Persönliche Geschäftsführerhaftung
Die persönlich Haftung eines Geschäftsführers beim Verstoß gegen NIS2 wäre die "Sanktionskeule", mit der Dienstleister das Kundengespräch initial anstoßen könnten. Nicht ganz so brutal und vielleicht effektiver: Kunden, zumal kleinere Mittelstandsunternehmen, wünschen sich vor allem Orientierung im Dschungel der IT-Sicherheitsprodukte und -dienstleistungen, wie aus einer Endkundenbefragung von Eset hervorgeht. "NIS2 ist eine sehr gute Gelegenheit, den Kunden diese explizit gewünschte Transparenz darzulegen und für Klarheit zu sorgen", sagt Wetzel. Und zwar sowohl bei der technologischen als auch organisatorischen Umsetzung von NIS2. In immer noch vielen Unternehmen bricht bei einem Cyberangriff Panik aus, weil kein Notfallplan da ist, der Schritt für Schritt die einzuleitenden technischen, kommunikativen und rechtlichen Maßnahmen beschreibt. Dabei ist die Wahrscheinlichkeit, Opfer eines Cyberangriffs zu werden, so sicher wie sich Tag und Nacht abwechseln. Der Cyberangriff in einer digitalisierten Wirtschaft und Gesellschaft ist zum Naturzustand geworden. Leider. Oder zum Glück.
Er ist jedenfalls wie alle Gefahrenabwehr zu einem veritablen Wirtschaftsfaktor der modernen Risikogesellschaft geworden. Versicherungen (seit einigen Jahren auch gegen Schäden aus Cyberangriffen) sind es ebenso wie die IT-Sicherheitsindustrie. Über welches Marktvolumen sprechen wir im Rahmen von NIS2?
NIS2-Marktvolumen in Deutschland
Beim Eset-Pressegespräch fallen Zahlen zum "Erfüllungsaufwand" von NIS2. Initialkosten für betroffene Kunden in Deutschland insgesamt rund 1,37 Mrd. Euro, die zu jährlichen Aufwendungen für entsprechende Services - beispielsweise Managed SOC - von zusammen 1,65 Mrd. Euro führen könnten. Es dürfte das Minimum sein, eine strategisch niedrig gewählte Summe, sonst wäre der Gesetzgeber im Vorfeld der NIS2-Regelungen von Industrieverbänden wohl in der Luft zerrissen worden. So gehen Experten denn auch locker von der doppelten Summe aus, die für die Umsetzung von NIS2 investiert werden muss.

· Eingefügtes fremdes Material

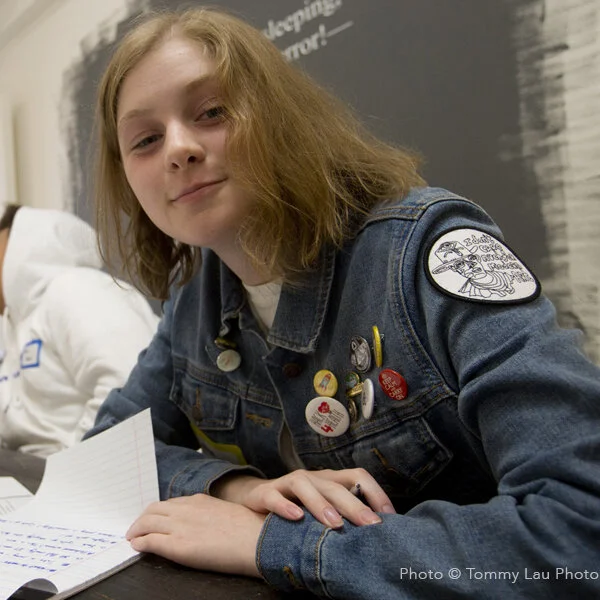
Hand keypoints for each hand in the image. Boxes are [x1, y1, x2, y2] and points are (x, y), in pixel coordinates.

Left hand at [126, 494, 265, 576]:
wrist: (255, 540)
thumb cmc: (248, 528)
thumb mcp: (225, 512)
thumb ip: (209, 513)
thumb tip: (202, 523)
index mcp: (199, 500)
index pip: (170, 503)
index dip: (158, 512)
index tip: (154, 519)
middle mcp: (186, 509)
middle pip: (153, 510)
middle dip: (141, 520)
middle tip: (136, 529)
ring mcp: (180, 527)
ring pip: (147, 523)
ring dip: (136, 530)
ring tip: (132, 538)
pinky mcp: (177, 546)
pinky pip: (150, 541)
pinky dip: (140, 543)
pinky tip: (137, 547)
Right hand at [212, 468, 395, 528]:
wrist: (256, 497)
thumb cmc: (298, 506)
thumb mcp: (323, 508)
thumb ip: (345, 515)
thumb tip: (378, 533)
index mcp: (330, 480)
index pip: (357, 476)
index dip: (375, 493)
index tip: (389, 516)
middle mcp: (312, 478)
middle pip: (335, 486)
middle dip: (354, 506)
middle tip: (371, 525)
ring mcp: (288, 484)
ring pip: (305, 486)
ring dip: (321, 504)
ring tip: (335, 523)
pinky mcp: (265, 493)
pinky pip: (274, 497)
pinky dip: (284, 506)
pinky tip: (295, 517)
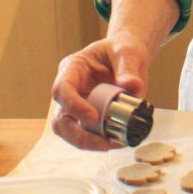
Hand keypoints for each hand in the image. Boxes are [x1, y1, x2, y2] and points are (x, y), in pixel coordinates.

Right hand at [51, 36, 149, 150]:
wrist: (129, 57)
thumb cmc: (123, 49)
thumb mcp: (128, 52)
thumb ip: (129, 68)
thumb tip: (132, 86)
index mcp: (73, 68)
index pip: (62, 89)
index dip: (74, 106)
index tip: (94, 118)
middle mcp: (70, 89)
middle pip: (60, 118)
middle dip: (78, 135)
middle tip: (103, 143)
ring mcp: (77, 105)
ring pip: (70, 131)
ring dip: (89, 142)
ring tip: (114, 143)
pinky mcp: (88, 116)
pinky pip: (87, 133)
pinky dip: (101, 141)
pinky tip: (119, 141)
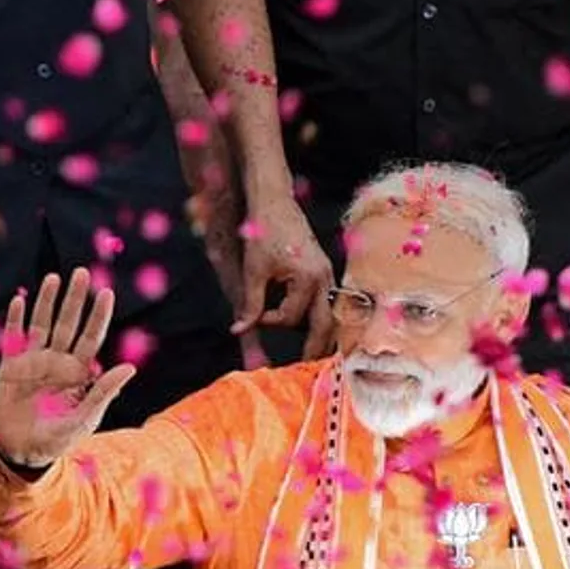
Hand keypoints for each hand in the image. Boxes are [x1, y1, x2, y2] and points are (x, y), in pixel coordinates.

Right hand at [0, 269, 137, 467]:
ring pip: (42, 324)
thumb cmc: (58, 439)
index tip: (106, 291)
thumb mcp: (85, 419)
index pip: (91, 337)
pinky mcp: (10, 367)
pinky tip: (20, 300)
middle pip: (68, 323)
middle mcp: (58, 361)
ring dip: (47, 301)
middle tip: (82, 272)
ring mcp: (34, 361)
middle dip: (75, 298)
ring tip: (53, 278)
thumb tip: (130, 368)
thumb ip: (104, 392)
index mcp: (79, 373)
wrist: (23, 452)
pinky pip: (13, 338)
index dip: (98, 315)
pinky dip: (16, 319)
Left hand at [231, 194, 335, 358]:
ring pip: (330, 314)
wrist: (274, 201)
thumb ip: (250, 303)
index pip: (292, 317)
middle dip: (318, 348)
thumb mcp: (254, 269)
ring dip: (322, 333)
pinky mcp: (324, 270)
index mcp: (309, 278)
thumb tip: (239, 330)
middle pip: (326, 325)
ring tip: (317, 353)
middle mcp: (325, 278)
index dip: (271, 321)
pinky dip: (321, 316)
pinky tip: (315, 327)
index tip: (255, 316)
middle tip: (310, 368)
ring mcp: (327, 274)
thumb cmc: (264, 230)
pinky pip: (327, 301)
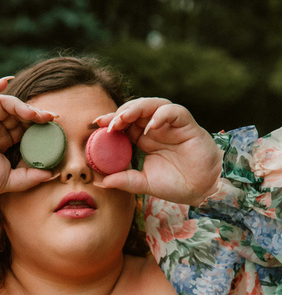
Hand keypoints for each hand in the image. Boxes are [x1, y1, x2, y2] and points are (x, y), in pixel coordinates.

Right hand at [0, 77, 55, 200]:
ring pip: (4, 103)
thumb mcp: (10, 181)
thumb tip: (52, 174)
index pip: (24, 127)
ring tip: (32, 113)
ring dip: (20, 105)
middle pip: (17, 113)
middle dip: (34, 114)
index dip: (39, 124)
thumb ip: (30, 177)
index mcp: (3, 140)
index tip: (54, 124)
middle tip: (49, 117)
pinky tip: (6, 81)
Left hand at [93, 98, 223, 205]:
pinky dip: (161, 115)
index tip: (95, 124)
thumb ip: (124, 180)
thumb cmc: (174, 184)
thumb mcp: (143, 183)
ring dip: (136, 109)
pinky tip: (151, 127)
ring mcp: (171, 125)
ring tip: (123, 119)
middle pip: (136, 110)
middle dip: (119, 113)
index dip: (111, 121)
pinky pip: (174, 111)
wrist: (200, 190)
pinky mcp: (187, 125)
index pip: (125, 124)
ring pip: (153, 104)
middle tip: (106, 122)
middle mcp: (156, 128)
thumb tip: (100, 182)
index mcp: (144, 138)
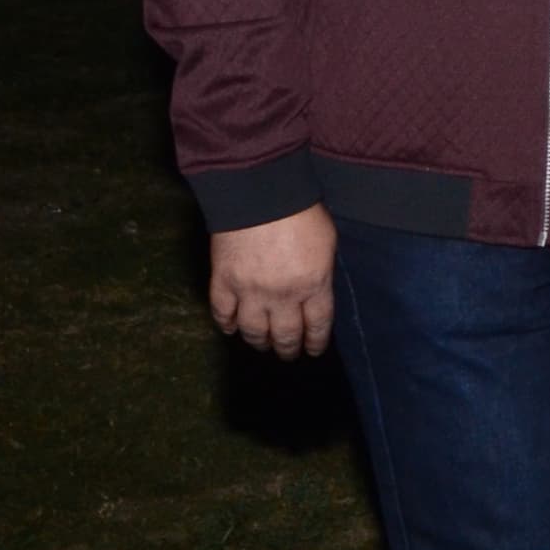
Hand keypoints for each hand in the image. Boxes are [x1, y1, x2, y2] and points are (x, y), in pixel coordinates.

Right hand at [209, 207, 335, 357]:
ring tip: (261, 345)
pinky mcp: (222, 282)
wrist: (258, 195)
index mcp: (313, 286)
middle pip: (285, 334)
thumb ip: (321, 272)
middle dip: (287, 348)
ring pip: (252, 330)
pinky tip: (230, 329)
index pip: (317, 325)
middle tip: (287, 354)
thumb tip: (316, 289)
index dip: (314, 342)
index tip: (312, 351)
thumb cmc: (301, 213)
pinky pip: (222, 313)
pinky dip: (225, 324)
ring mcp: (249, 292)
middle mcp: (282, 297)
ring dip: (258, 341)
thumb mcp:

Das zusätzliche Volumen für einen verpflichtend höheren IT-Sicherheitsstandard ist demnach erheblich. Der gesamte deutsche Markt für IT-Security dürfte Eset zufolge bei bis zu 9 Mrd. Euro liegen. Der jährliche Schaden durch Cyberkriminelle wird vom Bitkom auf 223 Mrd. Euro geschätzt. Nichts zu unternehmen und diesen Schaden als Naturgewalt hinzunehmen ist also auch keine Alternative.
Der Channel habe angesichts des Zeitdrucks der NIS2-Umsetzung "ein dickes Brett zu bohren", sagt Maik Wetzel. Wie dick es ist, wird auf der Eset-Partnerkonferenz vermessen. Dort werden auch Werkzeuge und Strategie vorgestellt, mit denen deutsche Eiche und selbst tropisches Hartholz schnell durchlöchert werden sollte. CRN ist dabei und wird nachlegen.